**EXERCISE INSTRUCTIONS:** Could you output, unchanged, the lines of the listing from the one containing "3. QualtricsのWeb Service登録" up to and including its final line?

=== Begin Enclosure ===

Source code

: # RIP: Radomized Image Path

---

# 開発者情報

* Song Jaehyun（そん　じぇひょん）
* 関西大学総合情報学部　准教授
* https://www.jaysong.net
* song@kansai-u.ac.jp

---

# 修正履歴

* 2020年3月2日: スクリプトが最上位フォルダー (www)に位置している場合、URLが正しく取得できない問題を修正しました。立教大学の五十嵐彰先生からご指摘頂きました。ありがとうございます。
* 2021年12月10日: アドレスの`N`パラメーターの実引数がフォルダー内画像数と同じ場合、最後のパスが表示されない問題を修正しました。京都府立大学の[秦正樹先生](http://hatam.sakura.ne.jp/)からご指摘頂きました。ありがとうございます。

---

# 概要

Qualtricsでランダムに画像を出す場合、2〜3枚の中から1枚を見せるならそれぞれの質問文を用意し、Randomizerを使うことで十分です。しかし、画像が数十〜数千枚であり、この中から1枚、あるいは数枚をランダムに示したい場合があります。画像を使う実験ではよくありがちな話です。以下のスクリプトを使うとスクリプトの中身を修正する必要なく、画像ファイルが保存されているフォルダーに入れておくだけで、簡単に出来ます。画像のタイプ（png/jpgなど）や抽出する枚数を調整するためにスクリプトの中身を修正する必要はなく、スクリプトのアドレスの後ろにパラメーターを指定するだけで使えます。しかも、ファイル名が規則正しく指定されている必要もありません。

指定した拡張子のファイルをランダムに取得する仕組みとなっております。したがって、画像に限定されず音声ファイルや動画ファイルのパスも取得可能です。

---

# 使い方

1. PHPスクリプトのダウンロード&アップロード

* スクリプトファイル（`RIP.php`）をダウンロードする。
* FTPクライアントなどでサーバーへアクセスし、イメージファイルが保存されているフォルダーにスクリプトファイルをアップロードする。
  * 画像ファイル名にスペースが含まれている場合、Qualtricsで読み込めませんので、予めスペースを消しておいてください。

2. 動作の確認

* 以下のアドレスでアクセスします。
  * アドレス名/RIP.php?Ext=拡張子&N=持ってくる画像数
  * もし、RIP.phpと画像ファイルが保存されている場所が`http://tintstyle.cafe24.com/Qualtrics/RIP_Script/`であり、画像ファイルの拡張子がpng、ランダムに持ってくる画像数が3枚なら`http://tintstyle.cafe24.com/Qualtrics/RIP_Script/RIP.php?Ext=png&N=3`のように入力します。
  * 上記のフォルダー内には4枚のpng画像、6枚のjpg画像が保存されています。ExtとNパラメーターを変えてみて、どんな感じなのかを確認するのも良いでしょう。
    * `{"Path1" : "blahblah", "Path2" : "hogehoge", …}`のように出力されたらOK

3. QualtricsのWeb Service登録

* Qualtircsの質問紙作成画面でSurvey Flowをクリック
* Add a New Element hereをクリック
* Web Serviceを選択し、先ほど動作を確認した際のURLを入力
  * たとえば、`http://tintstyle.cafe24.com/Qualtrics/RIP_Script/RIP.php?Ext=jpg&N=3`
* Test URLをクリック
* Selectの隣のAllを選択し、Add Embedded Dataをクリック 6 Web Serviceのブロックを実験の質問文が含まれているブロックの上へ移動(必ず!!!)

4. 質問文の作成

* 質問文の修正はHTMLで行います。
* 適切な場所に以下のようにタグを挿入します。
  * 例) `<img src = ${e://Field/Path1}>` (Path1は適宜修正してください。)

=== End Enclosure ===

**RESPONSE BELOW:**
3. QualtricsのWeb Service登録

* Qualtircsの質問紙作成画面でSurvey Flowをクリック
* Add a New Element hereをクリック
* Web Serviceを選択し、先ほど動作を確認した際のURLを入力
  * たとえば、`http://tintstyle.cafe24.com/Qualtrics/RIP_Script/RIP.php?Ext=jpg&N=3`
* Test URLをクリック
* Selectの隣のAllを選択し、Add Embedded Dataをクリック 6 Web Serviceのブロックを実験の質問文が含まれているブロックの上へ移動(必ず!!!)

4. 質問文の作成

* 質問文の修正はHTMLで行います。
* 適切な場所に以下のようにタグを挿入します。
  * 例) `<img src = ${e://Field/Path1}>` (Path1は適宜修正してください。)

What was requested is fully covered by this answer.